また、上記実施の形態では、原稿8において画像82と識別画像83とが共に表紙80に印刷されている例で説明したが、画像82と識別画像83とは区別されたページに印刷されていてもよい。すなわち、識別画像83が専用のページに印刷されていてもよい。この場合、画像82と識別画像83との関連づけが低下する代わりに、識別画像83によって管理データ232を特定できなかった場合に、オペレータは改めて画像82だけを読み込ませることが可能となる。
また、スキャナ部33とプリンタ部37とが一体の装置である例で説明したが、スキャナ部33とプリンタ部37とが別の装置として設けられていてもよい。例えば、スキャナ部33のみ備える装置で入力データ310に基づいて画像データ313を作成し、これをネットワーク7を介してプリンタ部37を備える装置に送信し、画像を形成してもよい。このような動作を行う機能として、例えば、ファクシミリ機能が考えられる。
また、上記実施の形態では、識別コードを表現した識別画像83として、QRコードを表現した画像の例で説明したが、これに限定されるわけではない。
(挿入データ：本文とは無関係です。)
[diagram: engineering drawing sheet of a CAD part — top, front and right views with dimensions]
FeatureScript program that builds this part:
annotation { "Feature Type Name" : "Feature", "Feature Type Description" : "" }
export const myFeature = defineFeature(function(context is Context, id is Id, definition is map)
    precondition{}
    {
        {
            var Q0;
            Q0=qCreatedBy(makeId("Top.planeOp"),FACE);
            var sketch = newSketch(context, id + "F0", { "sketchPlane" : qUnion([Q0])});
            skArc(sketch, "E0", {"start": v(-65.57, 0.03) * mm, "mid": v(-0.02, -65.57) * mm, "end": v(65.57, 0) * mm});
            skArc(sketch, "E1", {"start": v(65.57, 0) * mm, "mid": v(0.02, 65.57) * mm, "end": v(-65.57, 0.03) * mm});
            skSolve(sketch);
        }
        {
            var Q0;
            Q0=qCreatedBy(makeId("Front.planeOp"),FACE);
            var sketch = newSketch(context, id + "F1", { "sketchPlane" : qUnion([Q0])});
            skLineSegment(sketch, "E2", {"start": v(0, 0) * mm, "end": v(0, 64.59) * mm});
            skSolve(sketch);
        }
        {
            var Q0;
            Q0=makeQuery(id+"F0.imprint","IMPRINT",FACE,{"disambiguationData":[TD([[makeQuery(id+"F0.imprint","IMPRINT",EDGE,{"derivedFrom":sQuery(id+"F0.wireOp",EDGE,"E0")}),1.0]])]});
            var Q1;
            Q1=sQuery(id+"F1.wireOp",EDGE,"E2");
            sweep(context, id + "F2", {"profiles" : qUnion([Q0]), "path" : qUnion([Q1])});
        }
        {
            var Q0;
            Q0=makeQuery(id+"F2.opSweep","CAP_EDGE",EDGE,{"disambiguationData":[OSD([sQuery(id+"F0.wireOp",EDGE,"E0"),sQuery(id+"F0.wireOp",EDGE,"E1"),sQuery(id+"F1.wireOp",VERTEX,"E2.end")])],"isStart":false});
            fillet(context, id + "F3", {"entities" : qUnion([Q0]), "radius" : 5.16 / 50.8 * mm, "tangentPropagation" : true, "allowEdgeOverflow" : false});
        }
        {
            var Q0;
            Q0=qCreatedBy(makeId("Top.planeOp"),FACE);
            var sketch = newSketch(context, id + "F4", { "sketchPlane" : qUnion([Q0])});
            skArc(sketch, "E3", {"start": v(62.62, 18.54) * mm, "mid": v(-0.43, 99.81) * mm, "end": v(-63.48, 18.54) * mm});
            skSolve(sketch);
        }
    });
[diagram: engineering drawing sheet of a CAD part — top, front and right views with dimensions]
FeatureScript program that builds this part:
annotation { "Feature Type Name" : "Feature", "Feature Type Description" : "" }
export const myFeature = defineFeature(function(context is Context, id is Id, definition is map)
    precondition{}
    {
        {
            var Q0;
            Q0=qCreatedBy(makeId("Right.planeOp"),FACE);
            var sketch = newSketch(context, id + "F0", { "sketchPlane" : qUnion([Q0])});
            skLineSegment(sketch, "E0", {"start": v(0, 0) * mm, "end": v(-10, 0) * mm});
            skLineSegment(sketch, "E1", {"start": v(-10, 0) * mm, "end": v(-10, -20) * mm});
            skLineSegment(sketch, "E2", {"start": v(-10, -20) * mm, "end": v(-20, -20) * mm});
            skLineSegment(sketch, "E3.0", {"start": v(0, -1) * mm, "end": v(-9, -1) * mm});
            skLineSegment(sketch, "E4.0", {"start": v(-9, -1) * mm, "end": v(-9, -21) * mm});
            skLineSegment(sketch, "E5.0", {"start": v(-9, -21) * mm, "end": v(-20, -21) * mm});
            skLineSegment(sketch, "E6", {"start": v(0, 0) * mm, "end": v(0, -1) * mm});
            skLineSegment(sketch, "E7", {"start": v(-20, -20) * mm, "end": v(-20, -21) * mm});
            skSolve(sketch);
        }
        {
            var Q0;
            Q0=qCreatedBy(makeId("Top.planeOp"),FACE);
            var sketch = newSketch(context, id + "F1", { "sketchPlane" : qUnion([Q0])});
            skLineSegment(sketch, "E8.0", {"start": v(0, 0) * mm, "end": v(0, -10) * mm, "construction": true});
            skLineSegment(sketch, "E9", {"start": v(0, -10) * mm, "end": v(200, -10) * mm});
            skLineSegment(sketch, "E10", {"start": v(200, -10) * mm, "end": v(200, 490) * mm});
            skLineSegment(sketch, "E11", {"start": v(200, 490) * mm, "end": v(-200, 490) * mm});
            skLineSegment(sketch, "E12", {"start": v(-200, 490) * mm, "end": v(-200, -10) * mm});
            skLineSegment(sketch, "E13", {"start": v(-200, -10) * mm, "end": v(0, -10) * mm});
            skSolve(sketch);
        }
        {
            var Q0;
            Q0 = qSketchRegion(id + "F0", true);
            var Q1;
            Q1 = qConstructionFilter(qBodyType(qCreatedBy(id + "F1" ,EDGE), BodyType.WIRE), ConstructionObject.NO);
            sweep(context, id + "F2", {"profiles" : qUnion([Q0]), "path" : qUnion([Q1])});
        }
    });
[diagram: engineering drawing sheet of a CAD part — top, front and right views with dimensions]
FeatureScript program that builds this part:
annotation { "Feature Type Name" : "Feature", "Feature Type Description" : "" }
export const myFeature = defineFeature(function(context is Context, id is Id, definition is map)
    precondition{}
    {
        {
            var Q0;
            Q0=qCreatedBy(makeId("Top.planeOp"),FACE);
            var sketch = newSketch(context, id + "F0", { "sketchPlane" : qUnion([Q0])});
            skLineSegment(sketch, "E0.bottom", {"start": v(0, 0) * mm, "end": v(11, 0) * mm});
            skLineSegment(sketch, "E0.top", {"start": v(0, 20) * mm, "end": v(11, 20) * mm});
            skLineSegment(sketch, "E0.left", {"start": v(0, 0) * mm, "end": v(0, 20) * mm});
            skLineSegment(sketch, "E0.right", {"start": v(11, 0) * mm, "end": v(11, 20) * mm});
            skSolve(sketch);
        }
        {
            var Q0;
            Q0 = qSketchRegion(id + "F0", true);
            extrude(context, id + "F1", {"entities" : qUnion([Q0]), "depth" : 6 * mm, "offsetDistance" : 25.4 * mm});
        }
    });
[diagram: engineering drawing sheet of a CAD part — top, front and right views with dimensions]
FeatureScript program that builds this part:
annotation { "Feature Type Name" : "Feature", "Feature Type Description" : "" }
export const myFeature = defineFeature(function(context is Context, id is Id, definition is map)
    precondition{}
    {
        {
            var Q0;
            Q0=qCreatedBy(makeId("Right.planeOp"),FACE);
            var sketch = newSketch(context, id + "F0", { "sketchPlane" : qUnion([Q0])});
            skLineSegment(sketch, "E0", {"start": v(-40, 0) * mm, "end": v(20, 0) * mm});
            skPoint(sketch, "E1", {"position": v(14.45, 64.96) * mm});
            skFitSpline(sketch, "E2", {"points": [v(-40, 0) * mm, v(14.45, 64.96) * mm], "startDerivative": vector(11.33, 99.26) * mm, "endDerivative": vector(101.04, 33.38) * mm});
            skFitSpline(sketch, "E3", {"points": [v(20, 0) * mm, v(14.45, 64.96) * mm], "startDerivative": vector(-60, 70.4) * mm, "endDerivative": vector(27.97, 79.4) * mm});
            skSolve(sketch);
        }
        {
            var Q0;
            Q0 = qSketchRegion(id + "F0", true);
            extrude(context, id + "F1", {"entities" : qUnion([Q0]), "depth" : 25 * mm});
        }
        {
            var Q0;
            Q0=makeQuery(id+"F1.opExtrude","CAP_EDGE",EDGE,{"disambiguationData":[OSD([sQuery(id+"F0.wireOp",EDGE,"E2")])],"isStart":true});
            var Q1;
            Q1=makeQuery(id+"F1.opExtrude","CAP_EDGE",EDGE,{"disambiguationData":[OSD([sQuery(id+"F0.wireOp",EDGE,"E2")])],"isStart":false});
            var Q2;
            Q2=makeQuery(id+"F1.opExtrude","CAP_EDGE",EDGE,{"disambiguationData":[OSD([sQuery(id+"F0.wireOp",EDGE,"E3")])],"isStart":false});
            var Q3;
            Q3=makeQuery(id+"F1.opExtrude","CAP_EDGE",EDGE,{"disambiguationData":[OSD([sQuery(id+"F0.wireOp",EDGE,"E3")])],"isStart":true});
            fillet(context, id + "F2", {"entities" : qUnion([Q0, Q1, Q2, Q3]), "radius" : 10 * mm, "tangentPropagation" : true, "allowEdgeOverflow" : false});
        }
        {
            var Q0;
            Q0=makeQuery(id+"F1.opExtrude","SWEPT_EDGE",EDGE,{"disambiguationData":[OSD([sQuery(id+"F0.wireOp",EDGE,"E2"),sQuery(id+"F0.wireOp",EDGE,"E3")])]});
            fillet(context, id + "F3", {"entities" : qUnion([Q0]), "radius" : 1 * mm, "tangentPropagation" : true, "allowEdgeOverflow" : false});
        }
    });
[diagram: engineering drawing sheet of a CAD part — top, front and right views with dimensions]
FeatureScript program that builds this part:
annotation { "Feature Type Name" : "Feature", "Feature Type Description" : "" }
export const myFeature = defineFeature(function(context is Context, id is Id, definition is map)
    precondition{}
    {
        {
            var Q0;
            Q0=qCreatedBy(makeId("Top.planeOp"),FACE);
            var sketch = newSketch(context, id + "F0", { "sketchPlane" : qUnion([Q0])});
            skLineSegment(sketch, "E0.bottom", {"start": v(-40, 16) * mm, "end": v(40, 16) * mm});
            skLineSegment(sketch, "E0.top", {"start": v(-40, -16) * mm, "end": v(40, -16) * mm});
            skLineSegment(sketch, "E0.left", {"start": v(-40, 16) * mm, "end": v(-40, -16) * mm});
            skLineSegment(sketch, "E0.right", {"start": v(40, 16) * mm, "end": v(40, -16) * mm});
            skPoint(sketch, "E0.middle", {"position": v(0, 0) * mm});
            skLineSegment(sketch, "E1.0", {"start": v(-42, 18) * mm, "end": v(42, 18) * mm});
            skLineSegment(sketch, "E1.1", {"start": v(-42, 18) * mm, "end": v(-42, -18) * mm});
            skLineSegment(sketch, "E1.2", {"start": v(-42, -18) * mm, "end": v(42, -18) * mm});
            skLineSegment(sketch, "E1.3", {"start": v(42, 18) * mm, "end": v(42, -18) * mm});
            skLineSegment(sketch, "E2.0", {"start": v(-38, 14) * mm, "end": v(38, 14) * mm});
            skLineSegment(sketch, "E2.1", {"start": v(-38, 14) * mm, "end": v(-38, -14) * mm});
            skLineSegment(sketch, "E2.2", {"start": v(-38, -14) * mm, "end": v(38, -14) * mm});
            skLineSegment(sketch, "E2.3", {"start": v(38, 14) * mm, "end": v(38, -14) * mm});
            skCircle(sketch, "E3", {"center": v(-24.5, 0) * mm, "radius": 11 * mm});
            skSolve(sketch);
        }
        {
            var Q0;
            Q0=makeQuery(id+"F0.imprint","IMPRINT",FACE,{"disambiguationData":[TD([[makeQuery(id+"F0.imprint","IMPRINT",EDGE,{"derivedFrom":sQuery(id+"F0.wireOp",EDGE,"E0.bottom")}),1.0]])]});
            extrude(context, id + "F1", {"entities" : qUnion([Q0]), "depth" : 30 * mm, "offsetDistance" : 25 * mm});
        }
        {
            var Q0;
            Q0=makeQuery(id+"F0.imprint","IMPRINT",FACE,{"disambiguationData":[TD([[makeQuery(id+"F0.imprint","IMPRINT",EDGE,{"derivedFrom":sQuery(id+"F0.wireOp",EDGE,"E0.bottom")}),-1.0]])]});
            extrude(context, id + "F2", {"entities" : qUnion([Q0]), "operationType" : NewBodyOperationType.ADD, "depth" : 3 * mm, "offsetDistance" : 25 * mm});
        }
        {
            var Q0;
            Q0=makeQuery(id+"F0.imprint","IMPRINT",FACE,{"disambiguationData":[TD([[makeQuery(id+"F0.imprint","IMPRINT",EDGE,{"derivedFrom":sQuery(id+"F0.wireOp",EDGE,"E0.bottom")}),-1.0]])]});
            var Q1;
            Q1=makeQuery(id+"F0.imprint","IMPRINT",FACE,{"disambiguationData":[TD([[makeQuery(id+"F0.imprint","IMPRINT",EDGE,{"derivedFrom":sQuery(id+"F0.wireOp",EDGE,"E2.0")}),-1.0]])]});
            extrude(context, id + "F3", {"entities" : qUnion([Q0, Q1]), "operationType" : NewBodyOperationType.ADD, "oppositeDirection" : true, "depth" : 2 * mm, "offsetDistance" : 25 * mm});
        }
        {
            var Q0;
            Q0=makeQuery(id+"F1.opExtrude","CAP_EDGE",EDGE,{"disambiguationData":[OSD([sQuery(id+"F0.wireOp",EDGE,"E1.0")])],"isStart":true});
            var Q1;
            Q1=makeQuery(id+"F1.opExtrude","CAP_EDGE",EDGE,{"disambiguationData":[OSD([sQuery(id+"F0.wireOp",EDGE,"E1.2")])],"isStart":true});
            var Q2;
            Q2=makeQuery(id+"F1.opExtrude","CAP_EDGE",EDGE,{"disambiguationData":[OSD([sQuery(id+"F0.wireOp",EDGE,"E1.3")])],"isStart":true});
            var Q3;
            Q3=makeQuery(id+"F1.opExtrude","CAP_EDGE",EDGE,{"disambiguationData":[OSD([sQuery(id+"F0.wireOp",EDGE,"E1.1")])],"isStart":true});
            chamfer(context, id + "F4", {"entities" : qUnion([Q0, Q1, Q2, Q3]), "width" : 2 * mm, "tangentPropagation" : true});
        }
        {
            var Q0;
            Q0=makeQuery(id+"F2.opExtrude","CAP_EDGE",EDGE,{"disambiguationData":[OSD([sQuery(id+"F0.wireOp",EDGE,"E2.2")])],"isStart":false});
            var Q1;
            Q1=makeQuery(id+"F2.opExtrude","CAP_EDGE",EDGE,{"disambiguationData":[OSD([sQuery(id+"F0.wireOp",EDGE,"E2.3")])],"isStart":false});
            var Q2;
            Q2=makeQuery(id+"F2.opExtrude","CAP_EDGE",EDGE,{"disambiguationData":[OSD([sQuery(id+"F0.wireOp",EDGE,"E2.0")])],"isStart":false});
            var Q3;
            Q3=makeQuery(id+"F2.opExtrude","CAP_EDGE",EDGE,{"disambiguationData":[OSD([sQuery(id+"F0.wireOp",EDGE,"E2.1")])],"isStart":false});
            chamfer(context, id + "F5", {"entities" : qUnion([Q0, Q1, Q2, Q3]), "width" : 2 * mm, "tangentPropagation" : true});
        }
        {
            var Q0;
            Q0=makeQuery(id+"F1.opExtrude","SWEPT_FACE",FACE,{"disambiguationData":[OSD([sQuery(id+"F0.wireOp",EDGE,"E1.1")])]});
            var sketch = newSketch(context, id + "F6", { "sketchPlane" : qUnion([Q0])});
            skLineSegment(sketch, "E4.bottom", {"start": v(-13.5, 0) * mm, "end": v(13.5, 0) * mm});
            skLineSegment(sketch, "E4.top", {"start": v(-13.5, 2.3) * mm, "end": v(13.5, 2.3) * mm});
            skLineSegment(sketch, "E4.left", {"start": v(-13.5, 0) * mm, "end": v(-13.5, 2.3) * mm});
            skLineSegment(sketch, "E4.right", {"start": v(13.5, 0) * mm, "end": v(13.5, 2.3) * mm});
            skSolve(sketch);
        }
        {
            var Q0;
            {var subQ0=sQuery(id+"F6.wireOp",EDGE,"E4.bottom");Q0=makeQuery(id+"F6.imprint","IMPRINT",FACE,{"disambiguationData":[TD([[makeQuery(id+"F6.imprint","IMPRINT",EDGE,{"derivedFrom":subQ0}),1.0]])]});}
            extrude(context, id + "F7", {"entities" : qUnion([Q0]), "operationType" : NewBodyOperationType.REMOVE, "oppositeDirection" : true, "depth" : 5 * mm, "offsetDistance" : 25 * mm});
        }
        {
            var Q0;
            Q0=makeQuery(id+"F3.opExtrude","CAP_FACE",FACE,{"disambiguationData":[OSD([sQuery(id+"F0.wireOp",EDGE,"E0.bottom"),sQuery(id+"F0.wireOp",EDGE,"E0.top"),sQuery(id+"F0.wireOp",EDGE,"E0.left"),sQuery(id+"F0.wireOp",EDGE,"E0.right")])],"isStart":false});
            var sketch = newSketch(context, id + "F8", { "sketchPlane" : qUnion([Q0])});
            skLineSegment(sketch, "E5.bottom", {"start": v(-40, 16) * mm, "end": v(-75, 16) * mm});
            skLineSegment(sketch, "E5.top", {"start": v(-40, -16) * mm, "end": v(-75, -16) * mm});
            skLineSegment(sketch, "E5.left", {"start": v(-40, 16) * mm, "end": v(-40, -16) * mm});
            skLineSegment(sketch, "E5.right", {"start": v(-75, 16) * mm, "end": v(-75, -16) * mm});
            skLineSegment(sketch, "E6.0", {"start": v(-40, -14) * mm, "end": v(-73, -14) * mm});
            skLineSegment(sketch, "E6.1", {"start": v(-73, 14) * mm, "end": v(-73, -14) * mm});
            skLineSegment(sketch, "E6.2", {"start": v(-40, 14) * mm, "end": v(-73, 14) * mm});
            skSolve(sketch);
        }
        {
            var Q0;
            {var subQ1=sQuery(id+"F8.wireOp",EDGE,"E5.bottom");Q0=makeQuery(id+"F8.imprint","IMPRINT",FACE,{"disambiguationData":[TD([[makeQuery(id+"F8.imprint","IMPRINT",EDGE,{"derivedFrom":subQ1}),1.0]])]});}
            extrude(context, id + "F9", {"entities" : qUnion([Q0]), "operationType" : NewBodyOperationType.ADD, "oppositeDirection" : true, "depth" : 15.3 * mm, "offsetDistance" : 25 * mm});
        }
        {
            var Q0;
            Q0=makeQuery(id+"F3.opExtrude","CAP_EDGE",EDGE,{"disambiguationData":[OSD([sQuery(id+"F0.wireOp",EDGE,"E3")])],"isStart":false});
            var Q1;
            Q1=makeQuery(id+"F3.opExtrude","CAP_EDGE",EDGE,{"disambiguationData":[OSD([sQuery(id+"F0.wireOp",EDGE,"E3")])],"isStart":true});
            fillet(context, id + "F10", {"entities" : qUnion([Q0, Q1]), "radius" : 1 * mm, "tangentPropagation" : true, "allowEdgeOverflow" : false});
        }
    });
例えば、データ・マトリクス、PDF417、ベリコード、マキシコード等の2次元コードであってもよい。あるいは、情報量が少なくてもよい場合には1次元バーコードでもよい。
また、上記実施の形態で示した各工程はあくまでも例示であり、同様の効果が得られるのであれば、適宜、順序や処理内容が変更されてもよい。
また、画像形成システム1が備える機能ブロックは、CPU20,30がそれぞれプログラムに従って動作することによりソフトウェア的に実現されるとして説明したが、これら機能ブロックのうちの一部または全部を専用の論理回路でハードウェア的に実現してもよい。